The qualitative and quantitative characteristics of the synovial fluid of the joint change – it thickens, its viscosity increases, which leads to a deterioration in lubricating and nourishing properties.
The synovial membrane and joint capsule during gonarthrosis also degenerate and become “wrinkled”. Due to a lack of nutrients, cartilage degeneration is accelerated. The cartilage is even thinner and completely disappears in some areas.
After the thinning (disappearance) of cartilage, the friction between the articular surfaces increases sharply, degenerative changes progress rapidly, the third stage of gonarthrosis occurs.
At the third stage of gonarthrosis, the bones are significantly deformed, the joint gap sharply narrows, significantly restricting movement in the joint. Joint surfaces of bones are completely exposed in places.
In most cases, it is impossible to single out one single cause of gonarthrosis. As a rule, the occurrence of gonarthrosis is due to a combination of several factors.
Often the development of gonarthrosis is associated with previous injuries: fractures of the joint-forming bones, torn menisci, tears or torn ligaments. Gonarthrosis usually occurs years after the injury, although an earlier development of the disease is possible.
In the development of gonarthrosis an important place is occupied by excessive loads on the joint, which leads to the rapid development of degenerative-dystrophic changes and the appearance of symptoms of gonarthrosis. Especially dangerous for the knee joints are running and intense quick squats.
Another predisposing factor for the development of gonarthrosis is overweight. With overweight, the load on the joints increases, more often both microtrauma and serious damage (torn menisci or tears of the ligaments). More often gonarthrosis develops against the background of arthritis (psoriatic, gouty arthritis, reactive arthritis, rheumatoid arthritis, arthritis in ankylosing spondylitis).
In addition, among the risk factors for the development of gonarthrosis are weakness of the musculo-ligamentous apparatus (with congenital diseases), metabolic disorders and impaired innervation in certain neurological diseases, spinal cord and brain injuries.
The disease begins gradually. At the first stage of gonarthrosis, patients are concerned about minor pain during movements, especially during the ascent or descent of stairs.
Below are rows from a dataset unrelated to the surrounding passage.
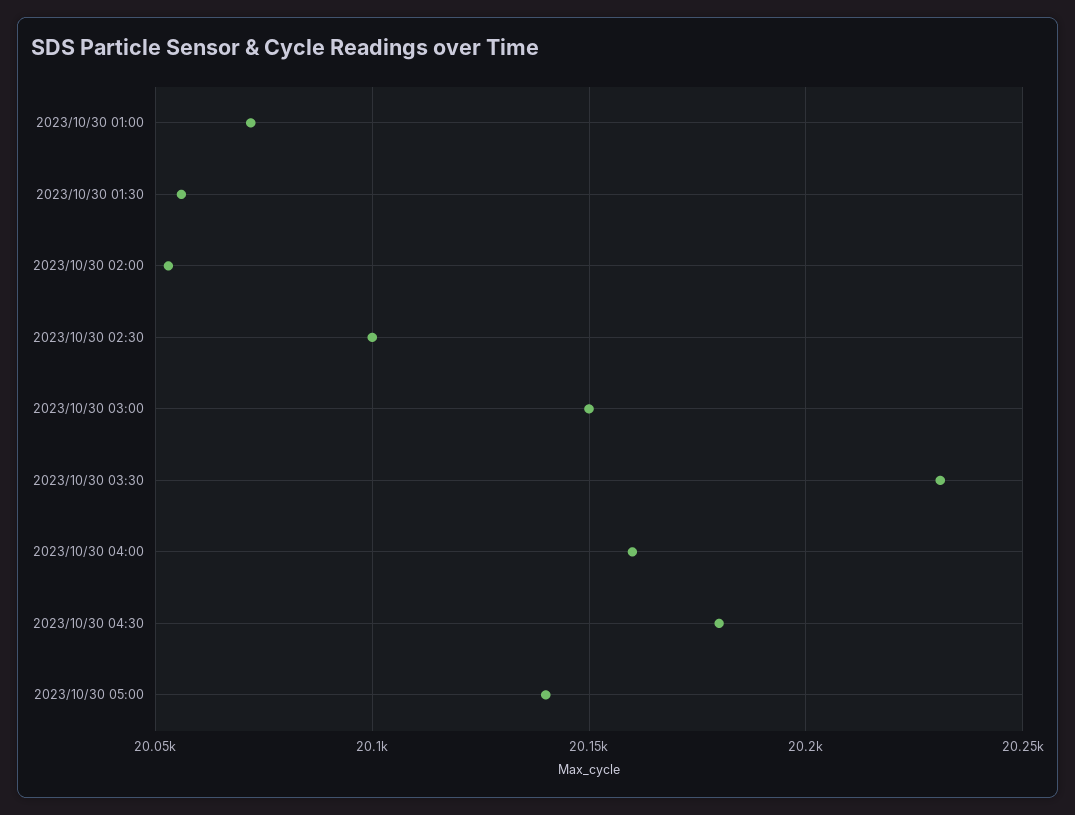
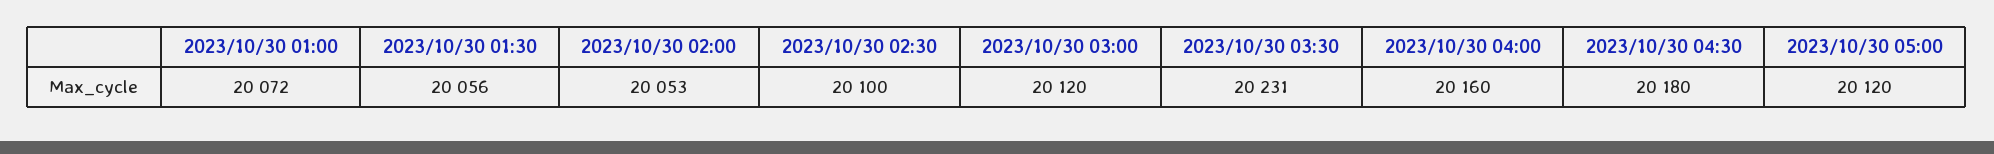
  {
    "2023/10/30 01:00": 20072,
    "2023/10/30 01:30": 20056,
    "2023/10/30 02:00": 20053,
    "2023/10/30 02:30": 20100,
-   "2023/10/30 03:00": 20150,
+   "2023/10/30 03:00": 20120,
    "2023/10/30 03:30": 20231,
    "2023/10/30 04:00": 20160,
    "2023/10/30 04:30": 20180,
-   "2023/10/30 05:00": 20140
+   "2023/10/30 05:00": 20120
  }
Perhaps a feeling of stiffness in the joint and “tightening” in the popliteal region.
A characteristic symptom of gonarthrosis is the “starting pain” – painful sensations that occur during the first steps after rising from a sitting position. When a patient with gonarthrosis “diverges”, the pain decreases or disappears, and after a significant load appears again.
Externally, the knee is not changed. Sometimes patients with gonarthrosis note a slight swelling of the affected area. In some cases, at the first stage of gonarthrosis, fluid accumulates in the joint – synovitis develops, which is characterized by an increase in the volume of the joint (it becomes swollen, spherical), a feeling of heaviness and limitation of movements.
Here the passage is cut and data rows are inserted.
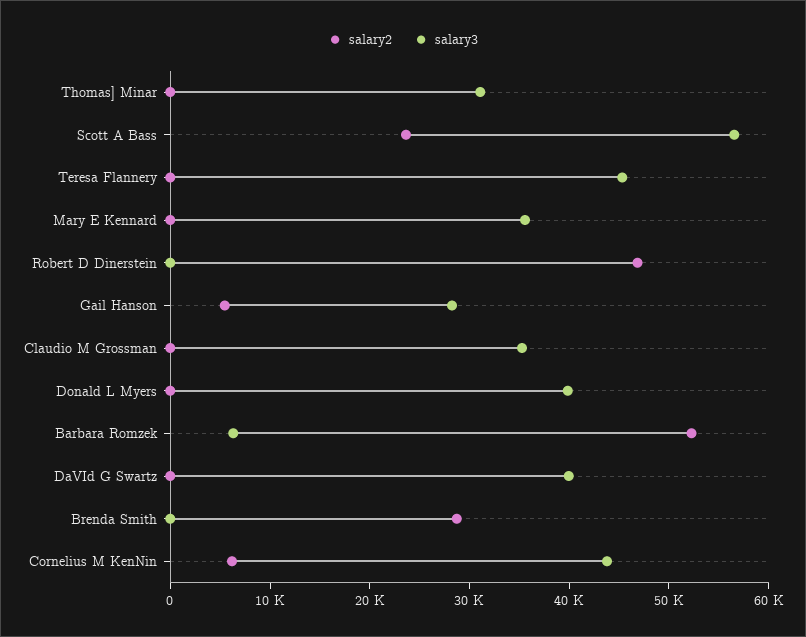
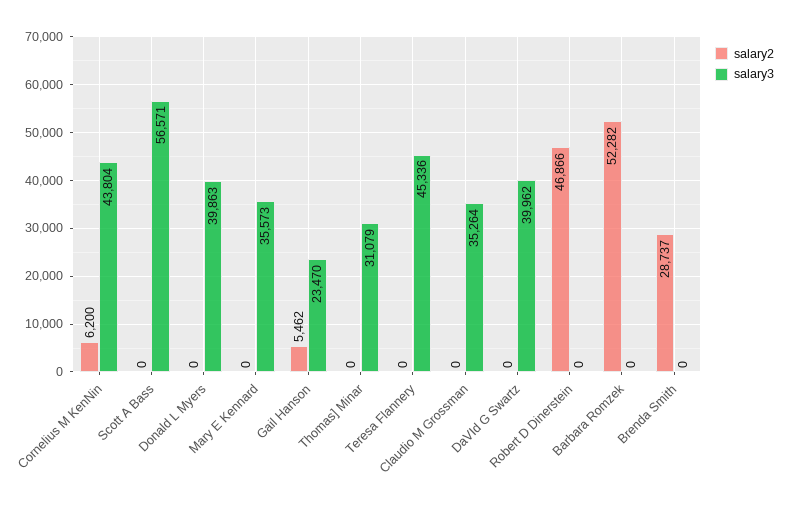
  {
    "salary2": {
      "Thomas] Minar": 0,
-     "Scott A Bass": 24000,
+     "Scott A Bass": 0,
      "Teresa Flannery": 0,
      "Mary E Kennard": 0,
      "Robert D Dinerstein": 46866,
      "Gail Hanson": 5462,
      "Claudio M Grossman": 0,
      "Donald L Myers": 0,
      "Barbara Romzek": 52282,
      "DaVId G Swartz": 0,
      "Brenda Smith": 28737,
      "Cornelius M KenNin": 6200
    },
    "salary3": {
      "Thomas] Minar": 31079,
      "Scott A Bass": 56571,
      "Teresa Flannery": 45336,
      "Mary E Kennard": 35573,
      "Robert D Dinerstein": 0,
-     "Gail Hanson": 28000,
+     "Gail Hanson": 23470,
      "Claudio M Grossman": 35264,
      "Donald L Myers": 39863,
-     "Barbara Romzek": 6000,
+     "Barbara Romzek": 0,
      "DaVId G Swartz": 39962,
      "Brenda Smith": 0,
      "Cornelius M KenNin": 43804
    }
  }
In the second stage of gonarthrosis, the pain becomes more intense, occurs even with small loads and intensifies with intensive or prolonged walking. After a long rest, painful sensations usually disappear, and with movements arise again. As gonarthrosis progresses, the range of movements in the joint gradually decreases, and crunching during movements is possible.
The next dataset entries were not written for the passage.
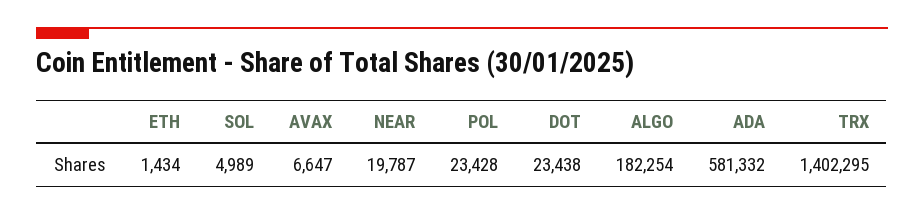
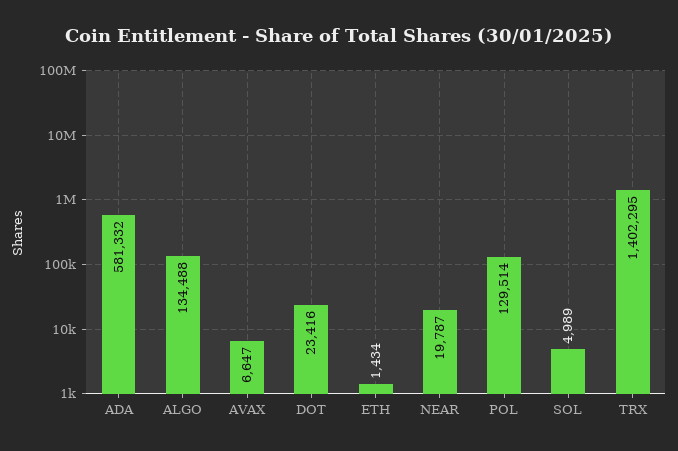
  {
    "ETH": 1434,
    "SOL": 4989,
    "AVAX": 6647,
    "NEAR": 19787,
-   "POL": 23428,
+   "POL": 129514,
-   "DOT": 23438,
+   "DOT": 23416,
-   "ALGO": 182254,
+   "ALGO": 134488,
    "ADA": 581332,
    "TRX": 1402295
  }

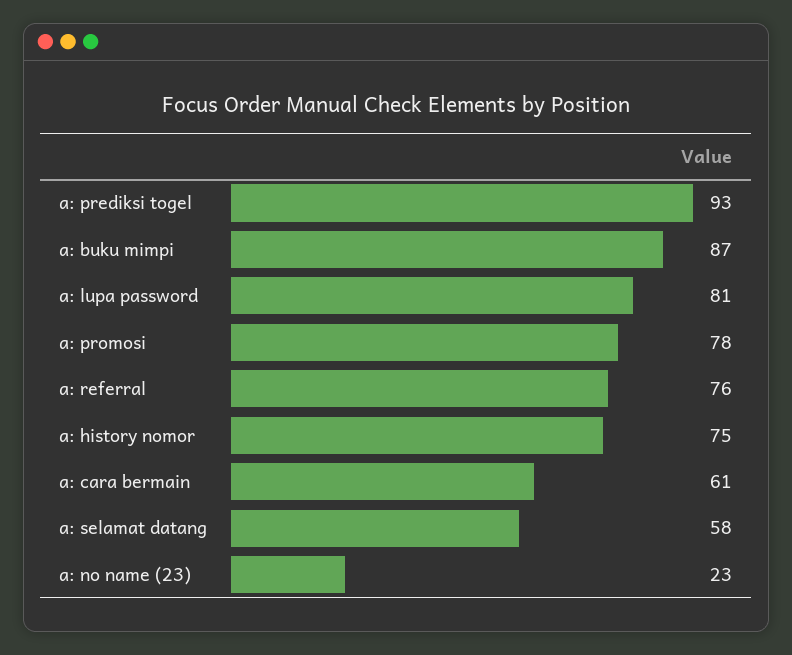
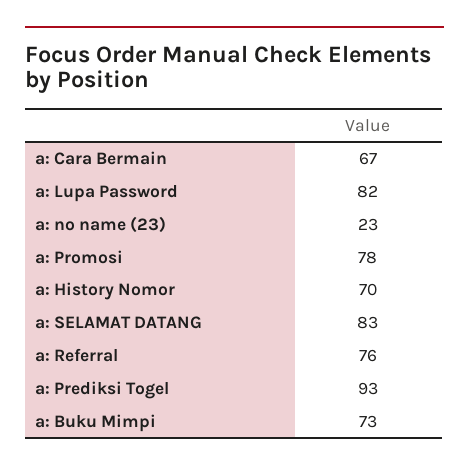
  {
    "a: prediksi togel": 93,
-   "a: buku mimpi": 87,
+   "a: buku mimpi": 73,
-   "a: lupa password": 81,
+   "a: lupa password": 82,
    "a: promosi": 78,
    "a: referral": 76,
-   "a: history nomor": 75,
+   "a: history nomor": 70,
-   "a: cara bermain": 61,
+   "a: cara bermain": 67,
-   "a: selamat datang": 58,
+   "a: selamat datang": 83,
    "a: no name (23)": 23
  }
In the third stage of gonarthrosis, the pain becomes almost constant, patients are worried not only while walking, but also at rest. Joint movements are significantly limited. In some cases, a patient with gonarthrosis cannot fully straighten his leg.
The joint is enlarged, deformed. In some patients, valgus or varus deformity occurs. Due to limitation of movement and deformation of the legs, the gait becomes unstable. In severe cases, patients with gonarthrosis can only move with the support of a cane or crutches.